Twitter and social networks
Relationship Symmetry in Social Networks: Why Facebook will go Fully Asymmetric [bokardo.com]
Asymmetric model better mimics how real attention works…and how it has always worked. Any person using Twitter can have a larger number of followers than followees, effectively giving them more attention than they give. This attention inequality is the foundation of the Twitter service… The IA of Facebook does not allow this. Facebook has designed a service that forces you to keep track of your friends, whether you want to or not. Facebook is modeling personal relationships, not relationships based on attention. That’s the crucial difference between Facebook and Twitter at the moment.
When Twitter Gets Weird… [Dave Gorman]
“The difference between following someone and replying to them is the difference between stopping to chat with someone in the street or giving them a badge declaring that you know them. One is actual interaction.
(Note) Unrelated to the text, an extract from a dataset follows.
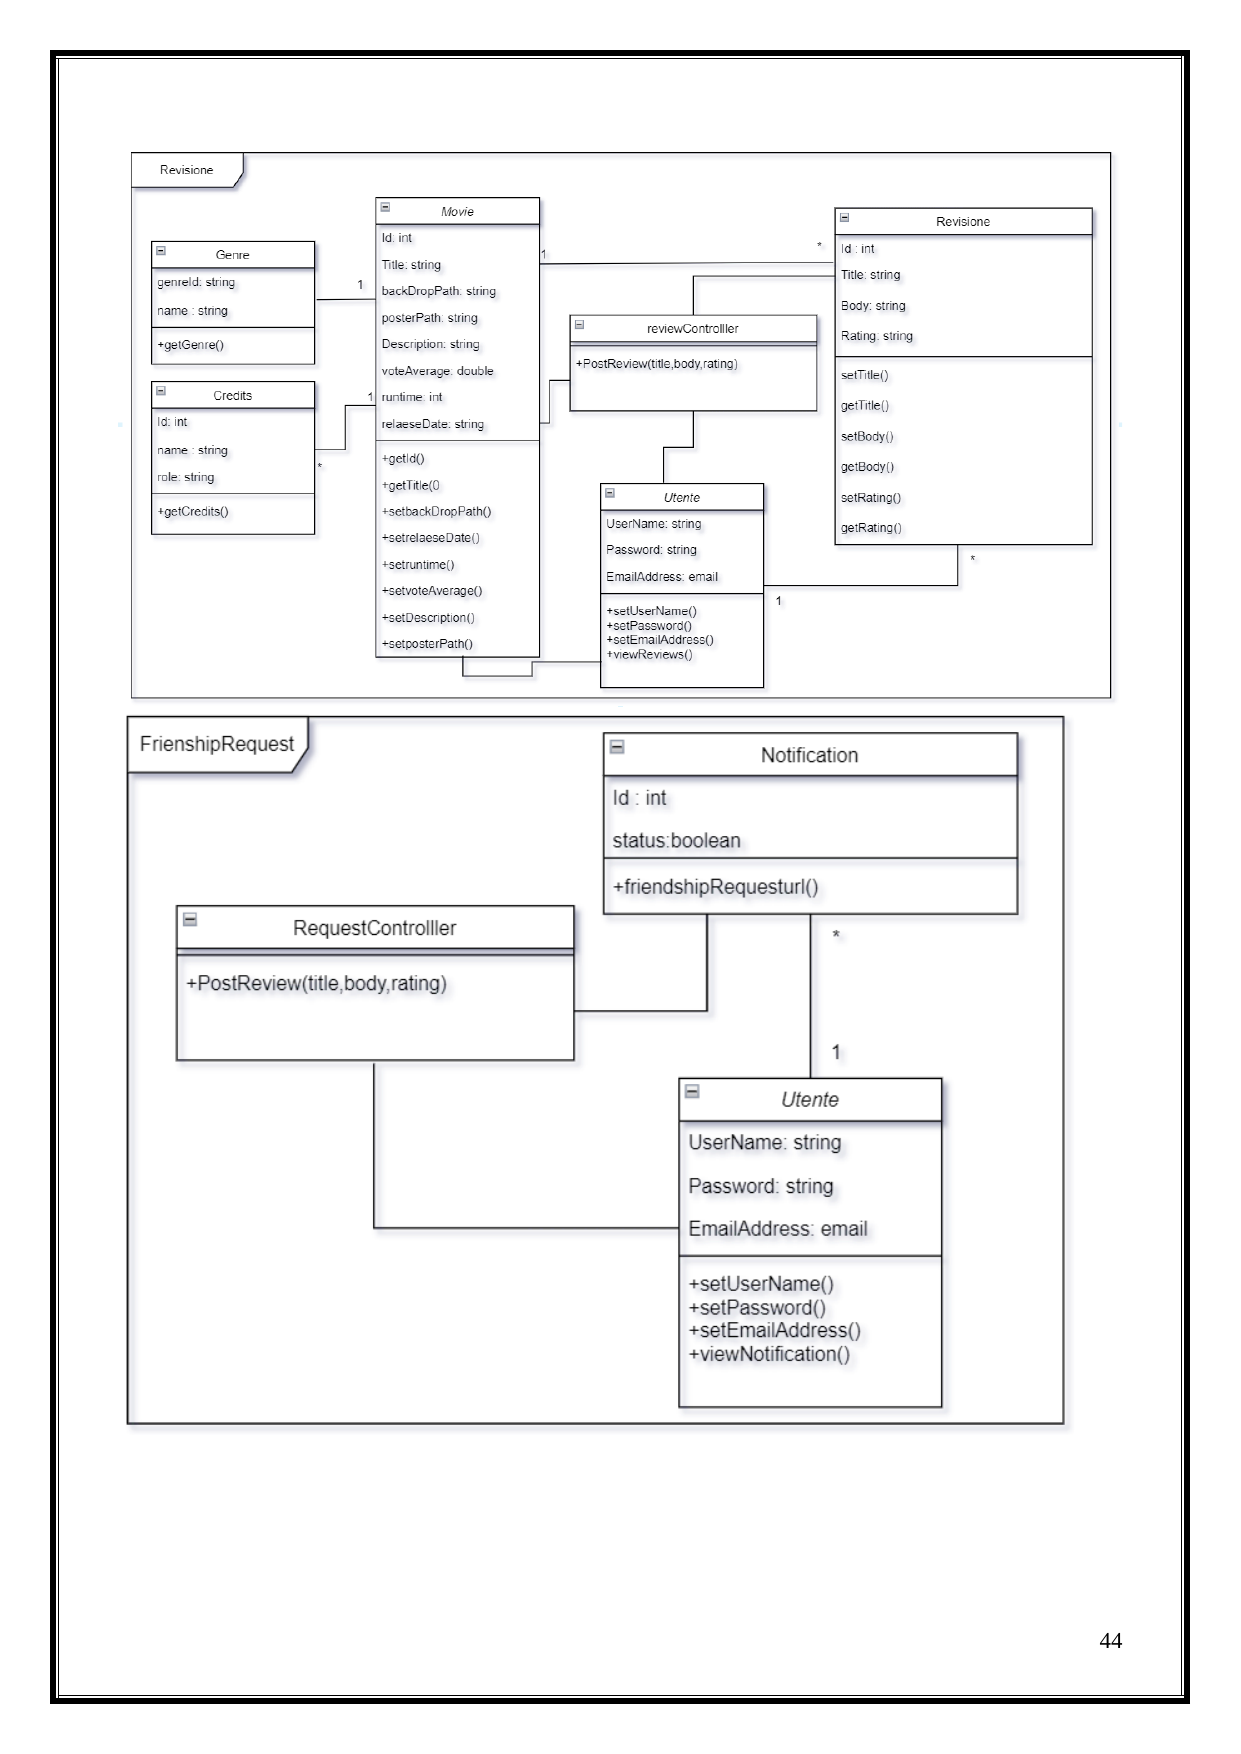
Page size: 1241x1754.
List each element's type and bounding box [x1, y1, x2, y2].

picture [118, 147, 1123, 1435]
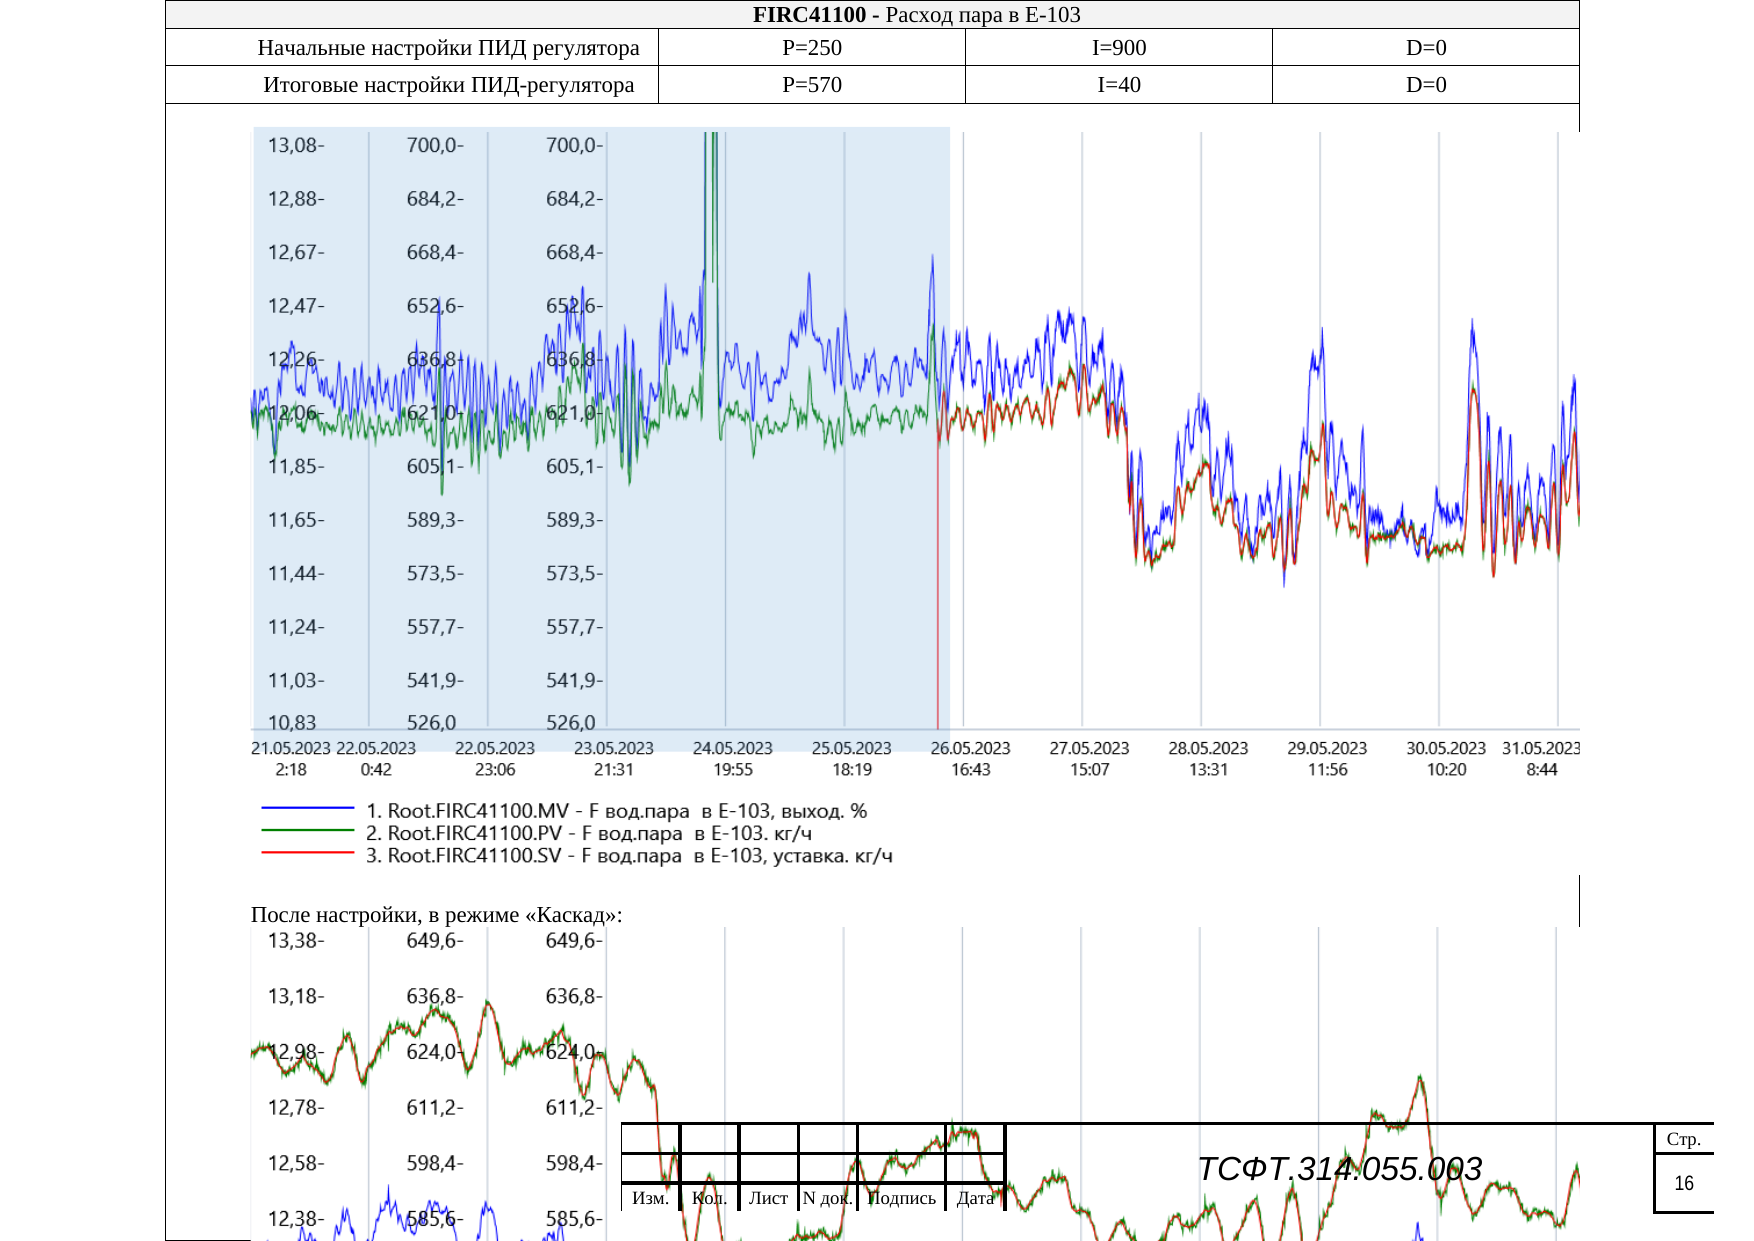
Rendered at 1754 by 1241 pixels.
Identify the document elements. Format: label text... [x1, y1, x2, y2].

The other is just something you can show your friends.” Blimey – Dave Gorman clearly has a much better grasp of life, the web and being a human than the two people who attacked him for not following them on Twitter. As Dave points out he hopes that Twiiter doesn’t descend into the MySpace “thanks for the add’ nonsense”. Me too.
Google profiles included in search results [googleblog]
A new “Profile results” section will appear at the bottom of a Google search page, when it finds a strong match in response to a name-based search. But only in the US. To help things along remember to use rel=me elsewhere (here’s how).
Shortlisted for a BAFTA, launch of clickable tracklistings and the start of BBC Earth
Look, look clickable tracklistings, w00t!
Few will every know the pain to get this useful little (cross domain) feature live.
We’ve been shortlisted for an Interactive Innovation BAFTA
The /programmes aka Automated Programme Support project. So proud.
Out of the Wild [bbc.co.uk]
Our first tentative steps towards improving the BBC’s online natural history offering. Out of The Wild seeks to bring you stories from BBC crews on location. Eventually this should all form part of an integrated programme offer.
Stuff
Biological Taxonomy Vocabulary
An RDF vocabulary for the taxonomy of all forms of life.
On url shorteners [joshua.schachter.org]
Joshua Schachter considers the issues associated with URL shortening. Similar argument to the one I put forward in “The URL shortening antipattern” but with some useful recommendations: “One important conclusion is that services providing transit (or at least require a shortening service) should at least log all redirects, in case the shortening services disappear. If the data is as important as everyone seems to think, they should own it. And websites that generate very long URLs, such as map sites, could provide their own shortening services. Or, better yet, take steps to keep the URLs from growing monstrous in the first place.”